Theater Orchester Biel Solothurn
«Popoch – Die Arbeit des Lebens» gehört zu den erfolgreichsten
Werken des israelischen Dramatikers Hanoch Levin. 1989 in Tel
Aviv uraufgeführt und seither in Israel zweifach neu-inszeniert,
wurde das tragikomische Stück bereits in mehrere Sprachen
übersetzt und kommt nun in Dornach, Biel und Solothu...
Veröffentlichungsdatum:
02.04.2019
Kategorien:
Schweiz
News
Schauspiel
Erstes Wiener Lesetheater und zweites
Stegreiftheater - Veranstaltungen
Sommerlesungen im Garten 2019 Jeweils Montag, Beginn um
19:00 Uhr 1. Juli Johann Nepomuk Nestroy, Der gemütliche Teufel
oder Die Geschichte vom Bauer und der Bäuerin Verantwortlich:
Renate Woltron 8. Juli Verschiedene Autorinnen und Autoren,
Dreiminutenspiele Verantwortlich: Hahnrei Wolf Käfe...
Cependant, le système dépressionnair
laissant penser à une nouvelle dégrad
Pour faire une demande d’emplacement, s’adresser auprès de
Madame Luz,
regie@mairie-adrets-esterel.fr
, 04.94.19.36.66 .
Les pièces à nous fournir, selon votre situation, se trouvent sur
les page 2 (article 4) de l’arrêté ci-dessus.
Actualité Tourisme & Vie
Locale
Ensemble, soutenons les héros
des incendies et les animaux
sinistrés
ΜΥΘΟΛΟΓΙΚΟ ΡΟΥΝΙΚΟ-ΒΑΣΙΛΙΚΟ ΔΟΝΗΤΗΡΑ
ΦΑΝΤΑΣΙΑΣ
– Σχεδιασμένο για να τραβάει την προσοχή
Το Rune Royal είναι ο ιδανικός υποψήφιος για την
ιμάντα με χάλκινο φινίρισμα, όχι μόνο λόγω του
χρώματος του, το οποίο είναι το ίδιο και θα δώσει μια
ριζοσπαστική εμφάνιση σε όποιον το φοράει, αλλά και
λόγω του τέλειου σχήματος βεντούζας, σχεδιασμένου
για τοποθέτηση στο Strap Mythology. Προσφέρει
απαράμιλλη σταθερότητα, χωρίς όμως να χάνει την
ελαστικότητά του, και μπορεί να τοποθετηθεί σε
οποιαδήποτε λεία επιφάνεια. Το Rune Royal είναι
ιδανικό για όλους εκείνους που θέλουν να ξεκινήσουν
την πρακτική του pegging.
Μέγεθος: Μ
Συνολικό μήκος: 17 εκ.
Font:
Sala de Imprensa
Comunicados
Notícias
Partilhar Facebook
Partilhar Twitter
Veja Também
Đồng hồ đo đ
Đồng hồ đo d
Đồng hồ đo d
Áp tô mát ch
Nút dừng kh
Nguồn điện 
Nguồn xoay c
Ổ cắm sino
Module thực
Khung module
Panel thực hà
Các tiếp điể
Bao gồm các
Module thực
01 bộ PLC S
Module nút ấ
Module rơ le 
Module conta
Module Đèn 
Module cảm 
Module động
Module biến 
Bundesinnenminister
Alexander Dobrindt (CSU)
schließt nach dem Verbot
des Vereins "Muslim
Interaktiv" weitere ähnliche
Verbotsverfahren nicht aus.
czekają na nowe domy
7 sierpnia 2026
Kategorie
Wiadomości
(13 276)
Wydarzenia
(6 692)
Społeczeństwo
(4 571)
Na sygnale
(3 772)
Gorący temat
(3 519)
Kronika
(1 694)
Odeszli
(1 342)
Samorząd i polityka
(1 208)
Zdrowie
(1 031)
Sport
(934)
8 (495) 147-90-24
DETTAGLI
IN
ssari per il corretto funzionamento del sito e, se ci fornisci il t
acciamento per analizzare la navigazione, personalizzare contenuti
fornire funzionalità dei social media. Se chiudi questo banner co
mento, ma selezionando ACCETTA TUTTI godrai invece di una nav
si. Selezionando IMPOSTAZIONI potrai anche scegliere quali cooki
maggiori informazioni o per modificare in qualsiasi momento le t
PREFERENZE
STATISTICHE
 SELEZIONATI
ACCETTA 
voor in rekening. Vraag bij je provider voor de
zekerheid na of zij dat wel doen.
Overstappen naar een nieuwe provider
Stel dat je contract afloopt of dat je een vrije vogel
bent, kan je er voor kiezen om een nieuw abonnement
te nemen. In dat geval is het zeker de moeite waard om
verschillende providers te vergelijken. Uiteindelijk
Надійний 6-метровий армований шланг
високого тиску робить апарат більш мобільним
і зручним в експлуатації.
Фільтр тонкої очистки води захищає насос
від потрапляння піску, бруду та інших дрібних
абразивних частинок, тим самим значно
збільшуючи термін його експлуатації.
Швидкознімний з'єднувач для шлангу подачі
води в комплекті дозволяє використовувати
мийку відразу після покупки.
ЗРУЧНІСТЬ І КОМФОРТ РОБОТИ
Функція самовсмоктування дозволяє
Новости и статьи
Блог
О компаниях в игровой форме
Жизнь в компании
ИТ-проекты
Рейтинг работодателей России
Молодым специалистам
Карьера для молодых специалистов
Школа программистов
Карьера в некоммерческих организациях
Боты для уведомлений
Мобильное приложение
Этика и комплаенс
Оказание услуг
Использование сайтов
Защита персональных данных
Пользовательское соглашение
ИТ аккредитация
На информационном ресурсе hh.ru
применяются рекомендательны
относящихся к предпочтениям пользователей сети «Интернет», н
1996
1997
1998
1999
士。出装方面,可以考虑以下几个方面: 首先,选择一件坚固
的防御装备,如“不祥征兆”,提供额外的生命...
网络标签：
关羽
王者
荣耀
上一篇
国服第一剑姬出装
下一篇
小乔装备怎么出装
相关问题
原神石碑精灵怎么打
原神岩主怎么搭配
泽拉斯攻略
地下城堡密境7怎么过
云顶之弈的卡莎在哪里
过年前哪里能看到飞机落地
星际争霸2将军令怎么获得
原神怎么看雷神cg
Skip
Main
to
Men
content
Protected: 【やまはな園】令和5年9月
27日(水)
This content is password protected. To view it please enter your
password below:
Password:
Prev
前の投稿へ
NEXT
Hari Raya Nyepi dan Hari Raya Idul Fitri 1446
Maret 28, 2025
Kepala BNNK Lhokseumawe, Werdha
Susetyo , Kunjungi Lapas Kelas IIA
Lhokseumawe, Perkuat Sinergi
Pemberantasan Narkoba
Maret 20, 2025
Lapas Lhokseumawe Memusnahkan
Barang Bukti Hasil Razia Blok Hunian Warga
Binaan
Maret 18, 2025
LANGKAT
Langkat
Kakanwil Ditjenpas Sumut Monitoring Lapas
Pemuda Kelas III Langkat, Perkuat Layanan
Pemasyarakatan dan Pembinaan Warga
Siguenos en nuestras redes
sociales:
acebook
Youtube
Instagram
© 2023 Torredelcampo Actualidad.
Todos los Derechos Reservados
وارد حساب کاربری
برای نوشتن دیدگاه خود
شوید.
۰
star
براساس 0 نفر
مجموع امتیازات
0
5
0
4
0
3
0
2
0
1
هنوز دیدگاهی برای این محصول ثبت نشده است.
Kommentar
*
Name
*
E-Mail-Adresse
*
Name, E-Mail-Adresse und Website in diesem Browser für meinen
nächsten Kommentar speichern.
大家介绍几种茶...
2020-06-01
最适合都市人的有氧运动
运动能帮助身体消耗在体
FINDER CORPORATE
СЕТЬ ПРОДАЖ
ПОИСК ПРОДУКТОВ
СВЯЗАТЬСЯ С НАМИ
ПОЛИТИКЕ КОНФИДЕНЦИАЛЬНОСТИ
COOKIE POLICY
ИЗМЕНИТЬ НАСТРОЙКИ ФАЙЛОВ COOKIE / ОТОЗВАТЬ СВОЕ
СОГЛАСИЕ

★ ★ ★ ★ ★ ★ ★

### [Task requirements]
Could you transcribe every line of the rows above, keeping each one character for character?

### [Response to the task]
Theater Orchester Biel Solothurn
«Popoch – Die Arbeit des Lebens» gehört zu den erfolgreichsten
Werken des israelischen Dramatikers Hanoch Levin. 1989 in Tel
Aviv uraufgeführt und seither in Israel zweifach neu-inszeniert,
wurde das tragikomische Stück bereits in mehrere Sprachen
übersetzt und kommt nun in Dornach, Biel und Solothu...
Veröffentlichungsdatum:
02.04.2019
Kategorien:
Schweiz
News
Schauspiel
Erstes Wiener Lesetheater und zweites
Stegreiftheater - Veranstaltungen
Sommerlesungen im Garten 2019 Jeweils Montag, Beginn um
19:00 Uhr 1. Juli Johann Nepomuk Nestroy, Der gemütliche Teufel
oder Die Geschichte vom Bauer und der Bäuerin Verantwortlich:
Renate Woltron 8. Juli Verschiedene Autorinnen und Autoren,
Dreiminutenspiele Verantwortlich: Hahnrei Wolf Käfe...
Cependant, le système dépressionnair
laissant penser à une nouvelle dégrad
Pour faire une demande d’emplacement, s’adresser auprès de
Madame Luz,
regie@mairie-adrets-esterel.fr
, 04.94.19.36.66 .
Les pièces à nous fournir, selon votre situation, se trouvent sur
les page 2 (article 4) de l’arrêté ci-dessus.
Actualité Tourisme & Vie
Locale
Ensemble, soutenons les héros
des incendies et les animaux
sinistrés
ΜΥΘΟΛΟΓΙΚΟ ΡΟΥΝΙΚΟ-ΒΑΣΙΛΙΚΟ ΔΟΝΗΤΗΡΑ
ΦΑΝΤΑΣΙΑΣ
– Σχεδιασμένο για να τραβάει την προσοχή
Το Rune Royal είναι ο ιδανικός υποψήφιος για την
ιμάντα με χάλκινο φινίρισμα, όχι μόνο λόγω του
χρώματος του, το οποίο είναι το ίδιο και θα δώσει μια
ριζοσπαστική εμφάνιση σε όποιον το φοράει, αλλά και
λόγω του τέλειου σχήματος βεντούζας, σχεδιασμένου
για τοποθέτηση στο Strap Mythology. Προσφέρει
απαράμιλλη σταθερότητα, χωρίς όμως να χάνει την
ελαστικότητά του, και μπορεί να τοποθετηθεί σε
οποιαδήποτε λεία επιφάνεια. Το Rune Royal είναι
ιδανικό για όλους εκείνους που θέλουν να ξεκινήσουν
την πρακτική του pegging.
Μέγεθος: Μ
Συνολικό μήκος: 17 εκ.
Font:
Sala de Imprensa
Comunicados
Notícias
Partilhar Facebook
Partilhar Twitter
Veja Também
Đồng hồ đo đ
Đồng hồ đo d
Đồng hồ đo d
Áp tô mát ch
Nút dừng kh
Nguồn điện 
Nguồn xoay c
Ổ cắm sino
Module thực
Khung module
Panel thực hà
Các tiếp điể
Bao gồm các
Module thực
01 bộ PLC S
Module nút ấ
Module rơ le 
Module conta
Module Đèn 
Module cảm 
Module động
Module biến 
Bundesinnenminister
Alexander Dobrindt (CSU)
schließt nach dem Verbot
des Vereins "Muslim
Interaktiv" weitere ähnliche
Verbotsverfahren nicht aus.
czekają na nowe domy
7 sierpnia 2026
Kategorie
Wiadomości
(13 276)
Wydarzenia
(6 692)
Społeczeństwo
(4 571)
Na sygnale
(3 772)
Gorący temat
(3 519)
Kronika
(1 694)
Odeszli
(1 342)
Samorząd i polityka
(1 208)
Zdrowie
(1 031)
Sport
(934)
8 (495) 147-90-24
DETTAGLI
IN
ssari per il corretto funzionamento del sito e, se ci fornisci il t
acciamento per analizzare la navigazione, personalizzare contenuti
fornire funzionalità dei social media. Se chiudi questo banner co
mento, ma selezionando ACCETTA TUTTI godrai invece di una nav
si. Selezionando IMPOSTAZIONI potrai anche scegliere quali cooki
maggiori informazioni o per modificare in qualsiasi momento le t
PREFERENZE
STATISTICHE
 SELEZIONATI
ACCETTA 
voor in rekening. Vraag bij je provider voor de
zekerheid na of zij dat wel doen.
Overstappen naar een nieuwe provider
Stel dat je contract afloopt of dat je een vrije vogel
bent, kan je er voor kiezen om een nieuw abonnement
te nemen. In dat geval is het zeker de moeite waard om
verschillende providers te vergelijken. Uiteindelijk
Надійний 6-метровий армований шланг
високого тиску робить апарат більш мобільним
і зручним в експлуатації.
Фільтр тонкої очистки води захищає насос
від потрапляння піску, бруду та інших дрібних
абразивних частинок, тим самим значно
збільшуючи термін його експлуатації.
Швидкознімний з'єднувач для шлангу подачі
води в комплекті дозволяє використовувати
мийку відразу після покупки.
ЗРУЧНІСТЬ І КОМФОРТ РОБОТИ
Функція самовсмоктування дозволяє
Новости и статьи
Блог
О компаниях в игровой форме
Жизнь в компании
ИТ-проекты
Рейтинг работодателей России
Молодым специалистам
Карьера для молодых специалистов
Школа программистов
Карьера в некоммерческих организациях
Боты для уведомлений
Мобильное приложение
Этика и комплаенс
Оказание услуг
Использование сайтов
Защита персональных данных
Пользовательское соглашение
ИТ аккредитация
На информационном ресурсе hh.ru
применяются рекомендательны
относящихся к предпочтениям пользователей сети «Интернет», н
1996
1997
1998
1999
士。出装方面,可以考虑以下几个方面: 首先,选择一件坚固
的防御装备,如“不祥征兆”,提供额外的生命...
网络标签：
关羽
王者
荣耀
上一篇
国服第一剑姬出装
下一篇
小乔装备怎么出装
相关问题
原神石碑精灵怎么打
原神岩主怎么搭配
泽拉斯攻略
地下城堡密境7怎么过
云顶之弈的卡莎在哪里
过年前哪里能看到飞机落地
星际争霸2将军令怎么获得
原神怎么看雷神cg
Skip
Main
to
Men
content
Protected: 【やまはな園】令和5年9月
27日(水)
This content is password protected. To view it please enter your
password below:
Password:
Prev
前の投稿へ
NEXT
Hari Raya Nyepi dan Hari Raya Idul Fitri 1446
Maret 28, 2025
Kepala BNNK Lhokseumawe, Werdha
Susetyo , Kunjungi Lapas Kelas IIA
Lhokseumawe, Perkuat Sinergi
Pemberantasan Narkoba
Maret 20, 2025
Lapas Lhokseumawe Memusnahkan
Barang Bukti Hasil Razia Blok Hunian Warga
Binaan
Maret 18, 2025
LANGKAT
Langkat
Kakanwil Ditjenpas Sumut Monitoring Lapas
Pemuda Kelas III Langkat, Perkuat Layanan
Pemasyarakatan dan Pembinaan Warga
Siguenos en nuestras redes
sociales:
acebook
Youtube
Instagram
© 2023 Torredelcampo Actualidad.
Todos los Derechos Reservados
وارد حساب کاربری
برای نوشتن دیدگاه خود
شوید.
۰
star
براساس 0 نفر
مجموع امتیازات
0
5
0
4
0
3
0
2
0
1
هنوز دیدگاهی برای این محصول ثبت نشده است.
Kommentar
*
Name
*
E-Mail-Adresse
*
Name, E-Mail-Adresse und Website in diesem Browser für meinen
nächsten Kommentar speichern.
大家介绍几种茶...
2020-06-01
最适合都市人的有氧运动
运动能帮助身体消耗在体
FINDER CORPORATE
СЕТЬ ПРОДАЖ
ПОИСК ПРОДУКТОВ
СВЯЗАТЬСЯ С НАМИ
ПОЛИТИКЕ КОНФИДЕНЦИАЛЬНОСТИ
COOKIE POLICY
ИЗМЕНИТЬ НАСТРОЙКИ ФАЙЛОВ COOKIE / ОТОЗВАТЬ СВОЕ
СОГЛАСИЕ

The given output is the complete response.